-- Exercise prompt --
Turn the lines of text in each of the entries below into a numbered list, leaving out any blank lines.

-- Entries taken from a collection --
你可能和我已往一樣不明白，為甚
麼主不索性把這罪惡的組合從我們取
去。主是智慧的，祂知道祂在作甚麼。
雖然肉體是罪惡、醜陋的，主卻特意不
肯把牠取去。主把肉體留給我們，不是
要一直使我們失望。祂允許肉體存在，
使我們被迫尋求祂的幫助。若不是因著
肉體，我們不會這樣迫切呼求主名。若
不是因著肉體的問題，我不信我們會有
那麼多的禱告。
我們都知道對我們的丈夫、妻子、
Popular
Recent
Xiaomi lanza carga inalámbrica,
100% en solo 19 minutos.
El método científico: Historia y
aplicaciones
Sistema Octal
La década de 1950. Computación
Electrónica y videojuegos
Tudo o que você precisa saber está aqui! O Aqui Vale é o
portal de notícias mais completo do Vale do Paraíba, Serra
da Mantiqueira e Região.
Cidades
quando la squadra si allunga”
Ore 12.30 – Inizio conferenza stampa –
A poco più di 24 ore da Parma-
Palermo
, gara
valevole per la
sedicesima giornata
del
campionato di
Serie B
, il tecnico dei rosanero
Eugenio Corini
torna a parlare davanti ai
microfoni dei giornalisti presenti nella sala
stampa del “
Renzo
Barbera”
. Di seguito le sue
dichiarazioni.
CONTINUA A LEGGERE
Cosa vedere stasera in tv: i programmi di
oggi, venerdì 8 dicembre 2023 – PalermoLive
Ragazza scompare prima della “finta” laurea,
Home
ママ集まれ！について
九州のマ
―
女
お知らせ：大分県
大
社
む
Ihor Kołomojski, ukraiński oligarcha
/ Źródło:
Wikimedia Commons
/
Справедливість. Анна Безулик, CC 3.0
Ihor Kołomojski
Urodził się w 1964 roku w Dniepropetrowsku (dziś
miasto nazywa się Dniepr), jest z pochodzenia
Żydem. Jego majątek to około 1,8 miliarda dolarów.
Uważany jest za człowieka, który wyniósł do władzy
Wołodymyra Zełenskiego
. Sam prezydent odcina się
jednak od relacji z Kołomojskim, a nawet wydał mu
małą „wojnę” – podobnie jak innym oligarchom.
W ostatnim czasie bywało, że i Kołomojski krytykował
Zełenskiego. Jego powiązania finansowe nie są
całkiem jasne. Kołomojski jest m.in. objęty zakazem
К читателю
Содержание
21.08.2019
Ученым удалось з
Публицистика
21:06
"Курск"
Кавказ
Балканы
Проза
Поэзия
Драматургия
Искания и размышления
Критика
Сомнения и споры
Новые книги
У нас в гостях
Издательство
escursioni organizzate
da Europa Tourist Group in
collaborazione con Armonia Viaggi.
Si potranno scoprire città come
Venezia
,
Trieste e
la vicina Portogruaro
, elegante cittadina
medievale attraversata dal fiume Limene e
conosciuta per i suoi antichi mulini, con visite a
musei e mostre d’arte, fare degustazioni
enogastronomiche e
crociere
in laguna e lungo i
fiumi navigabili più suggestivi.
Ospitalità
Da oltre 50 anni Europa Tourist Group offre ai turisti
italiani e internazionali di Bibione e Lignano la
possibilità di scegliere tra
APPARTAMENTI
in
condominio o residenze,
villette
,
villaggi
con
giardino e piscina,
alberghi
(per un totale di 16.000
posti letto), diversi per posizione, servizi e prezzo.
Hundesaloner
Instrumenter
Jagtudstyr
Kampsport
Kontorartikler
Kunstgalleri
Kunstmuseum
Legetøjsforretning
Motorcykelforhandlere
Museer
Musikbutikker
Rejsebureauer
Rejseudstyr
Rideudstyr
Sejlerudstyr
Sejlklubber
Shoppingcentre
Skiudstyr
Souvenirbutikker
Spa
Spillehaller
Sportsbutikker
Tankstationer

-- Exercise answer --
1. 你可能和我已往一樣不明白，為甚
2. 麼主不索性把這罪惡的組合從我們取
3. 去。主是智慧的，祂知道祂在作甚麼。
4. 雖然肉體是罪惡、醜陋的，主卻特意不
5. 肯把牠取去。主把肉體留給我們，不是
6. 要一直使我們失望。祂允許肉體存在，
7. 使我們被迫尋求祂的幫助。若不是因著
8. 肉體，我們不會這樣迫切呼求主名。若
9. 不是因著肉體的問題，我不信我們會有
10. 那麼多的禱告。
11. 我們都知道對我們的丈夫、妻子、
12. Popular
13. Recent
14. Xiaomi lanza carga inalámbrica,
15. 100% en solo 19 minutos.
16. El método científico: Historia y
17. aplicaciones
18. Sistema Octal
19. La década de 1950. Computación
20. Electrónica y videojuegos
21. Tudo o que você precisa saber está aqui! O Aqui Vale é o
22. portal de notícias mais completo do Vale do Paraíba, Serra
23. da Mantiqueira e Região.
24. Cidades
25. quando la squadra si allunga”
26. Ore 12.30 – Inizio conferenza stampa –
27. A poco più di 24 ore da Parma-
28. Palermo
29. , gara
30. valevole per la
31. sedicesima giornata
32. del
33. campionato di
34. Serie B
35. , il tecnico dei rosanero
36. Eugenio Corini
37. torna a parlare davanti ai
38. microfoni dei giornalisti presenti nella sala
39. stampa del “
40. Renzo
41. Barbera”
42. . Di seguito le sue
43. dichiarazioni.
44. CONTINUA A LEGGERE
45. Cosa vedere stasera in tv: i programmi di
46. oggi, venerdì 8 dicembre 2023 – PalermoLive
47. Ragazza scompare prima della “finta” laurea,
48. Home
49. ママ集まれ！について
50. 九州のマ
51. ―
52. 女
53. お知らせ：大分県
54. 大
55. 社
56. む
57. Ihor Kołomojski, ukraiński oligarcha
58. / Źródło:
59. Wikimedia Commons
60. /
61. Справедливість. Анна Безулик, CC 3.0
62. Ihor Kołomojski
63. Urodził się w 1964 roku w Dniepropetrowsku (dziś
64. miasto nazywa się Dniepr), jest z pochodzenia
65. Żydem. Jego majątek to około 1,8 miliarda dolarów.
66. Uważany jest za człowieka, który wyniósł do władzy
67. Wołodymyra Zełenskiego
68. . Sam prezydent odcina się
69. jednak od relacji z Kołomojskim, a nawet wydał mu
70. małą „wojnę” – podobnie jak innym oligarchom.
71. W ostatnim czasie bywało, że i Kołomojski krytykował
72. Zełenskiego. Jego powiązania finansowe nie są
73. całkiem jasne. Kołomojski jest m.in. objęty zakazem
74. К читателю
75. Содержание
76. 21.08.2019
77. Ученым удалось з
78. Публицистика
79. 21:06
80. "Курск"
81. Кавказ
82. Балканы
83. Проза
84. Поэзия
85. Драматургия
86. Искания и размышления
87. Критика
88. Сомнения и споры
89. Новые книги
90. У нас в гостях
91. Издательство
92. escursioni organizzate
93. da Europa Tourist Group in
94. collaborazione con Armonia Viaggi.
95. Si potranno scoprire città come
96. Venezia
97. ,
98. Trieste e
99. la vicina Portogruaro
100. , elegante cittadina
101. medievale attraversata dal fiume Limene e
102. conosciuta per i suoi antichi mulini, con visite a
103. musei e mostre d’arte, fare degustazioni
104. enogastronomiche e
105. crociere
106. in laguna e lungo i
107. fiumi navigabili più suggestivi.
108. Ospitalità
109. Da oltre 50 anni Europa Tourist Group offre ai turisti
110. italiani e internazionali di Bibione e Lignano la
111. possibilità di scegliere tra
112. APPARTAMENTI
113. in
114. condominio o residenze,
115. villette
116. ,
117. villaggi
118. con
119. giardino e piscina,
120. alberghi
121. (per un totale di 16.000
122. posti letto), diversi per posizione, servizi e prezzo.
123. Hundesaloner
124. Instrumenter
125. Jagtudstyr
126. Kampsport
127. Kontorartikler
128. Kunstgalleri
129. Kunstmuseum
130. Legetøjsforretning
131. Motorcykelforhandlere
132. Museer
133. Musikbutikker
134. Rejsebureauer
135. Rejseudstyr
136. Rideudstyr
137. Sejlerudstyr
138. Sejlklubber
139. Shoppingcentre
140. Skiudstyr
141. Souvenirbutikker
142. Spa
143. Spillehaller
144. Sportsbutikker
145. Tankstationer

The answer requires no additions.